## Brief
Write out the full article about the Coral Project word for word.

## Document text
*****
Protecting the Earth starts in your own backyard—and, as a group of local middle schoolers are proving, there’s no minimum age requirement. Enter the Coral Project, a STEAM initiative at Palm Beach Day Academy made possible by a grant from the Annette Urso Rickel Foundation.
After biology teacher Ashley Hollern screened the Emmy Award–winning documentary Chasing Coral, her students were hooked on the topic of coral reefs and their global decline. With help from The Reef Institute and Coral Restoration Foundation, the eighth and ninth graders transformed an underutilized storage closet into a coral nursery, complete with photosynthetic lighting systems and lab-grade tanks they assembled themselves and filled with seawater.
Through the Coral Project, students are able to continue studying a worldwide issue in a personal context. The overall aim of the program is to conduct research and bring awareness to the gravity of reef bleaching at home and abroad. To accomplish the latter, students mobilized history and video production teacher Jonathan Paine, who’s filming a documentary on their project that will air in fall 2020 on PBS.
*****
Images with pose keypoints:
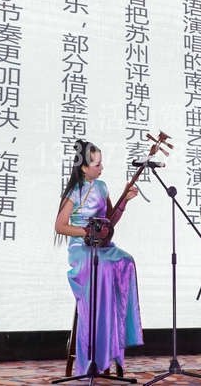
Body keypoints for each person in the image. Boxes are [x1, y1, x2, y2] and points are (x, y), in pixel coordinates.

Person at [54, 139, 143, 376]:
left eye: (101, 163)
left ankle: (117, 331)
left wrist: (125, 201)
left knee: (126, 261)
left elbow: (109, 222)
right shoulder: (74, 191)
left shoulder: (102, 187)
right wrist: (85, 232)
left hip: (102, 246)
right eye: (97, 164)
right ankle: (96, 350)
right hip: (81, 248)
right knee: (101, 267)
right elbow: (60, 226)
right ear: (84, 167)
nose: (101, 168)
*****
## Result of the exercise
Protecting the Earth starts in your own backyard—and, as a group of local middle schoolers are proving, there’s no minimum age requirement. Enter the Coral Project, a STEAM initiative at Palm Beach Day Academy made possible by a grant from the Annette Urso Rickel Foundation.
After biology teacher Ashley Hollern screened the Emmy Award–winning documentary Chasing Coral, her students were hooked on the topic of coral reefs and their global decline. With help from The Reef Institute and Coral Restoration Foundation, the eighth and ninth graders transformed an underutilized storage closet into a coral nursery, complete with photosynthetic lighting systems and lab-grade tanks they assembled themselves and filled with seawater.
Through the Coral Project, students are able to continue studying a worldwide issue in a personal context. The overall aim of the program is to conduct research and bring awareness to the gravity of reef bleaching at home and abroad. To accomplish the latter, students mobilized history and video production teacher Jonathan Paine, who’s filming a documentary on their project that will air in fall 2020 on PBS.